Looking to spruce up your diet? Why not try adding some fermented foods to your diet? Not only will they spice up (or should we say, umami up) your pallete, they are also jam-packed full of endless health benefits. Some might say the health benefits of fermented foods are anecdotal, but humans have eaten them for millennia for their health-giving properties.
What are fermented foods?
Fermentation is where the ‘good bacteria’ in foods are encouraged to thrive. This leads to a change in both the flavour and shelf-life of the food in question – not to mention, the added health benefits.
Let’s look specifically at vegetables. All vegetables are covered in a good bacteria called lactobacillus. When you cut up and combine the veggies with salt, it forms a brine. This causes the lactoballilus to multiply, before breaking down the natural sugars and turning them into lactic acid.
This process creates the distinct, tangy flavour of fermented foods, alongside the necessary conditions required to keep bad bacteria at bay and preserve the food.
Some of the most popular fermented foods include sauerkraut, kimchi, kefir and kombucha. However, while these have only recently become trendy in the UK, people have used them globally for thousands of years, namely for their numerous health benefits.
Our relationship with the microbial world
You could look at the health benefits of fermented foods as a demonstration of a long-standing give-and-take relationship with our microbial world. We feed microbes their preferred food, depending on the ferment, and they reciprocate by producing positive substances, which provide us with a range of health benefits.
7 health benefits of fermented foods
Below, Eve Kalinik has rounded up some of the key health benefits of eating fermented foods…
1. Boost your energy levels and aid detoxification
When we feed our bodies with fermented foods, our microbes produce beneficial substances, including compounds such as organic acids that can help us by supporting energy, detoxification and the production of neurotransmitter chemicals that benefit both gut and brain.
2. Top up your vitamin levels
Fermented foods are higher in both concentration and absorption of certain vitamins and minerals, including vitamin B12, biotin, folic acid, calcium, magnesium, potassium and zinc. This means, not only will you be ingesting higher levels of these vitamins and minerals, but your body will also be able to more readily absorb and use them.
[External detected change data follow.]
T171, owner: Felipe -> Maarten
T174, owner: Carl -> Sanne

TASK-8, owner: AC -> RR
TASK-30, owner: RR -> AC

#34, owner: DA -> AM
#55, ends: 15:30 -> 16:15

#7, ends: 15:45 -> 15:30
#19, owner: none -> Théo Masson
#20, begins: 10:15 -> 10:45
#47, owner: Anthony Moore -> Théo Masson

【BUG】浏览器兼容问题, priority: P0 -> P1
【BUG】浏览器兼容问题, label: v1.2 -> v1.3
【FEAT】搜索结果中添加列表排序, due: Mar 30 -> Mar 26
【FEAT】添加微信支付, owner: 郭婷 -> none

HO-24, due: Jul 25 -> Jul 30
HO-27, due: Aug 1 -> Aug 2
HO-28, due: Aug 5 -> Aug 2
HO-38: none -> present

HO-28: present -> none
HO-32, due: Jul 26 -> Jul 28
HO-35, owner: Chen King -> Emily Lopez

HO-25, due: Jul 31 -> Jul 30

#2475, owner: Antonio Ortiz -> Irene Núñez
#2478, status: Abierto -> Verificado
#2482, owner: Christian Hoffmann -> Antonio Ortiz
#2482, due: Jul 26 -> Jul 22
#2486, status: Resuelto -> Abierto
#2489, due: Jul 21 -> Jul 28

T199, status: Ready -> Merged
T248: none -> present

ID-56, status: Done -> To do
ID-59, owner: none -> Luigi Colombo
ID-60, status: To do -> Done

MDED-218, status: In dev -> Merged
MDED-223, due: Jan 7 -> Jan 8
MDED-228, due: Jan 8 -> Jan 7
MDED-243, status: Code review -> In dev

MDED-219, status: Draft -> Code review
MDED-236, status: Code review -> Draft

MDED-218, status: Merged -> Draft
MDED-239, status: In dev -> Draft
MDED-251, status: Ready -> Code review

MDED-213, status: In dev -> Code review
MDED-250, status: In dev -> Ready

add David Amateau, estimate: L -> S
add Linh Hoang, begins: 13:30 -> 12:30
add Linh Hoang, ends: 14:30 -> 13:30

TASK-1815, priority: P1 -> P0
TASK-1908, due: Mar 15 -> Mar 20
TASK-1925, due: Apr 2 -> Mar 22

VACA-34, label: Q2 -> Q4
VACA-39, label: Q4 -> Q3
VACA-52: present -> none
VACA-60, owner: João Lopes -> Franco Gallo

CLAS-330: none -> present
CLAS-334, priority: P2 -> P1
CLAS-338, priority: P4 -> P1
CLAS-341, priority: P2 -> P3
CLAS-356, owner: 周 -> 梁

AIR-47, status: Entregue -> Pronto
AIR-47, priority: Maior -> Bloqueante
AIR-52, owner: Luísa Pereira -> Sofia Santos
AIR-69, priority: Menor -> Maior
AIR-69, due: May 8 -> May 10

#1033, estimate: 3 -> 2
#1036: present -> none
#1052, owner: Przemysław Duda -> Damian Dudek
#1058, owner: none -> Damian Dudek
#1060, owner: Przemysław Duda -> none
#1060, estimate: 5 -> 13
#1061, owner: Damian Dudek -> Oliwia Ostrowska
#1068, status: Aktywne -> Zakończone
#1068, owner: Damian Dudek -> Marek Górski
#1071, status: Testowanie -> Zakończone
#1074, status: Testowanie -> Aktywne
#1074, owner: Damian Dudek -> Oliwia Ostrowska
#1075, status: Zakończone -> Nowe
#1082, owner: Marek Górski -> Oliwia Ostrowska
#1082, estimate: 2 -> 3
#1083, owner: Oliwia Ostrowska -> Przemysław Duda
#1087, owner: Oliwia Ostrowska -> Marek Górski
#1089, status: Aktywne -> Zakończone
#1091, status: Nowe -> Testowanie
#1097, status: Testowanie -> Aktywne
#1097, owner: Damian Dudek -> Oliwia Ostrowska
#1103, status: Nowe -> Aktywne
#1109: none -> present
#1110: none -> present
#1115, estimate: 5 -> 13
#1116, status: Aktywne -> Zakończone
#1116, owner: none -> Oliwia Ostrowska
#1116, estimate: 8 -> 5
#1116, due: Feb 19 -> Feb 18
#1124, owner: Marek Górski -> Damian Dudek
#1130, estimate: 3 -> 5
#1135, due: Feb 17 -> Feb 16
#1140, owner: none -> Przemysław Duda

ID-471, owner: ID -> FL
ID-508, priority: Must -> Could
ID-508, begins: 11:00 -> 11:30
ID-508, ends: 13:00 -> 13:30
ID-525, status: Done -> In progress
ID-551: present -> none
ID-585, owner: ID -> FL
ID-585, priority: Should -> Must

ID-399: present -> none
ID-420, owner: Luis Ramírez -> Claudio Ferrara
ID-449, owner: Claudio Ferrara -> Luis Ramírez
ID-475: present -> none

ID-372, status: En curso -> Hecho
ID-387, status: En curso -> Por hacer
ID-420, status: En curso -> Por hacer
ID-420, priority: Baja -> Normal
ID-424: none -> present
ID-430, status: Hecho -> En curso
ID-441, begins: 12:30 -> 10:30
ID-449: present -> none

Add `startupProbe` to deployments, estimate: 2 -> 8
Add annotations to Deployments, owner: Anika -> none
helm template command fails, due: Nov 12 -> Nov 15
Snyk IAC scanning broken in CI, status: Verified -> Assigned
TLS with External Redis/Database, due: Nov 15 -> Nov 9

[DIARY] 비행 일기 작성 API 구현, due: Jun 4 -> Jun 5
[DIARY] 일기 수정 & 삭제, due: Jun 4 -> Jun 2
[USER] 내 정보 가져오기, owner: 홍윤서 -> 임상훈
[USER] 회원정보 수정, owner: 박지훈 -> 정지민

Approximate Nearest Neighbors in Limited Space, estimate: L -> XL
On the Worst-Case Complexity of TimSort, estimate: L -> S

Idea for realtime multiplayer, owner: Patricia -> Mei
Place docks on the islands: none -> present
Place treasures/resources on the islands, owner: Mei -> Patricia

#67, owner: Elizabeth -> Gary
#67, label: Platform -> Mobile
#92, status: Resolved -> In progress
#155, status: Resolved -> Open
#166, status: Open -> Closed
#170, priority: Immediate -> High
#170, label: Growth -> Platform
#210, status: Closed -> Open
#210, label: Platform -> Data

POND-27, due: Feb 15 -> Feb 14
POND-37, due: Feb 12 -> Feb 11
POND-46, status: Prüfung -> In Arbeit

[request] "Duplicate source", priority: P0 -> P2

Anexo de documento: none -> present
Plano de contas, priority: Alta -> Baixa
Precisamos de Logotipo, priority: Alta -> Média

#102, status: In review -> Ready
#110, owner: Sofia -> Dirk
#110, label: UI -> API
3. Fermentation makes proteins easier to digest
The fermentation process means that proteins are, to varying degrees, ‘pre-digested’. This includes casein in milk and gluten in bread, which can make them easier to digest and absorb.
This is why fermented dairy in cheese and yoghurt can often be better tolerated if someone has issues with straight-up milk, and why sourdough can be easier on the gut than non-fermented bread.
4. Feed your good bacteria with prebiotics
Fermented foods contain prebiotics. These have a positive feeding effect on our existing gut microbiota. Think of prebiotics as food or fertiliser for the trillions of good bacteria living in your gut. By feeding them, you’re giving your gut the best possible chance to thrive.
5. Fermented foods are essentially probiotics in food form
Unlike PREbiotics, which are food or fertiliser for live bacteria, PRObiotics refers to the live bacteria itself. By ingesting probiotics, you can diversify or restore your gut microbiome.
Did you know, fermented foods are essentially probiotics in food form? This means, when you eat or drink fermented foods, you’re ingesting a high source of gut-boosting microbes. Your gut will certainly thank you!
6. Our gut microbiota thrive in the acidic conditions from fermentation
In addition, fermentation increases lactic acid production, which makes it tricky for many other microbes to survive. Luckily the beneficial acid-loving bugs in our gut thrive in these acidic conditions, meaning they win out. This is a huge plus for our resident gut microbiota!
7. Eating fermented foods expands your tastes
Last, but by no means least, there is a depth of flavour in fermented foods, derived from their natural umami. Once you foray into fermentation, you’ll wonder why you didn’t start sooner. You’ll be amazed at how the simple addition of a spoonful of sauerkraut or kimchi can elevate the simplest of sarnies!